January 7, 2011 11:17 PM

-----

I second this statement.

In any case, I am more than a little curious as to whether or not I might be subjected to a pat-down if I am menstruating and I am wearing a pad or a tampon. The scanner will definitely detect an anomaly if I am wearing a pad, from the images I have been able to locate online, even the supposedly less intrusive ones.
The more crisp images have the potential to display the string from a tampon if I don't make an effort to hide it. If I might get a pat-down for this, what would be the point? The only thing that could confirm that the tampon is not a threat is if a cavity search is done.
If menstruating women are a problem for the TSA, perhaps there should be TSA issue pads and/or tampons that women can trade for at the gate... and the "potentially dangerous" trade-ins can go in the bin with the 20 or 30 "potentially dangerous" bottles of water beside the box of embroidery scissors and nail clippers with tiny blades.

Another note, because my first comment was deleted (perhaps due to the reference to the new Jan. 1 breastmilk blog post by a mother), this one will be screen capped.

Submitted by Anonymous on

"And then bad people with intent to kill us used aircrafts as missles and killed 3000 of our brother and sister Americans and things changed. It's sad to see that there are people out there who have forgotten that day and act like it's still September 10, 2001 today..."

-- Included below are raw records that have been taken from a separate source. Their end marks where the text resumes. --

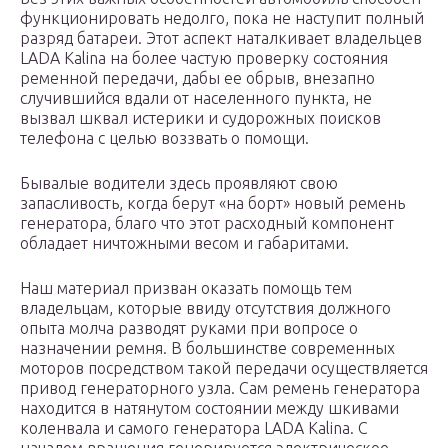
функционировать недолго, пока не наступит полный
разряд батареи. Этот аспект наталкивает владельцев
LADA Kalina на более частую проверку состояния
ременной передачи, дабы ее обрыв, внезапно
случившийся вдали от населенного пункта, не
вызвал шквал истерики и судорожных поисков
телефона с целью воззвать о помощи.
Бывалые водители здесь проявляют свою
запасливость, когда берут «на борт» новый ремень
генератора, благо что этот расходный компонент
обладает ничтожными весом и габаритами.
Наш материал призван оказать помощь тем
владельцам, которые ввиду отсутствия должного
опыта молча разводят руками при вопросе о
назначении ремня. В большинстве современных
моторов посредством такой передачи осуществляется
привод генераторного узла. Сам ремень генератора
находится в натянутом состоянии между шкивами
коленвала и самого генератора LADA Kalina. С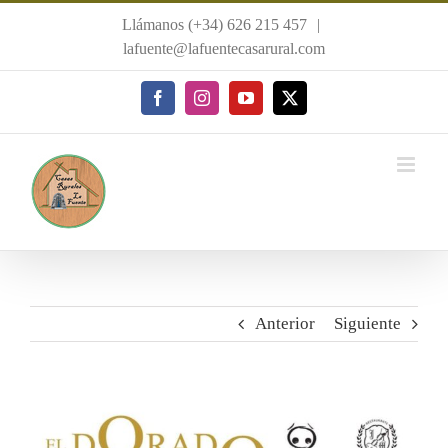
Saltar
Llámanos (+34) 626 215 457
|
al
lafuente@lafuentecasarural.com
contenido
Facebook
Instagram
YouTube
X
Anterior
Siguiente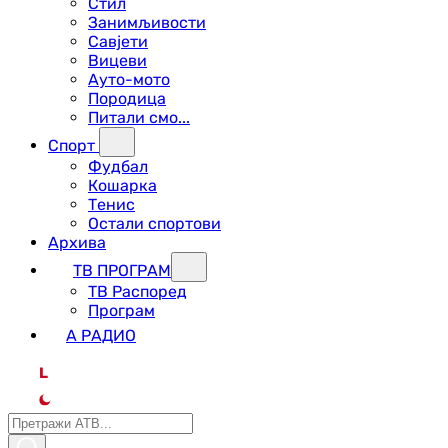
Стил
Занимљивости
Савјети
Вицеви
Ауто-мото
Породица
Питали смо...
Спорт
Фудбал
Кошарка
Тенис
Остали спортови
Архива
ТВ ПРОГРАМ
ТВ Распоред
Програм
А РАДИО
L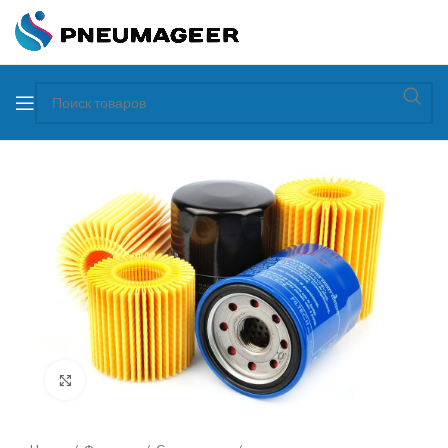
Увеличить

Yes, 3000 airplane deaths is a tragedy. And since then, over 300,000 people have died in car crashes, 130,000 have been murdered, and about 65000 have died from melanoma skin cancer. You (and most of the country) have lost all perspective of the actual risk of terrorist attacks. With
about 87000 flights per day, there would need to be 870 planes taken down EACH DAY for flying to be less than even 99 percent safe. Hardly worth taking a naked picture of my wife and kids over.

Submitted by Anonymous on

So much for the land of the free and the home of the brave, right?

More like the land of the restrained and the home of the cowardice.

Sometimes the best thing to do when something bad happens is... nothing. Life goes on. But, yeah, 9/11 happened, and look where we are now.

Those terrorists must be laughing at us right now from how we're reacting.

Remember guys, THE TERRORISTS HATE US BECAUSE OF OUR FREEDOMS!!!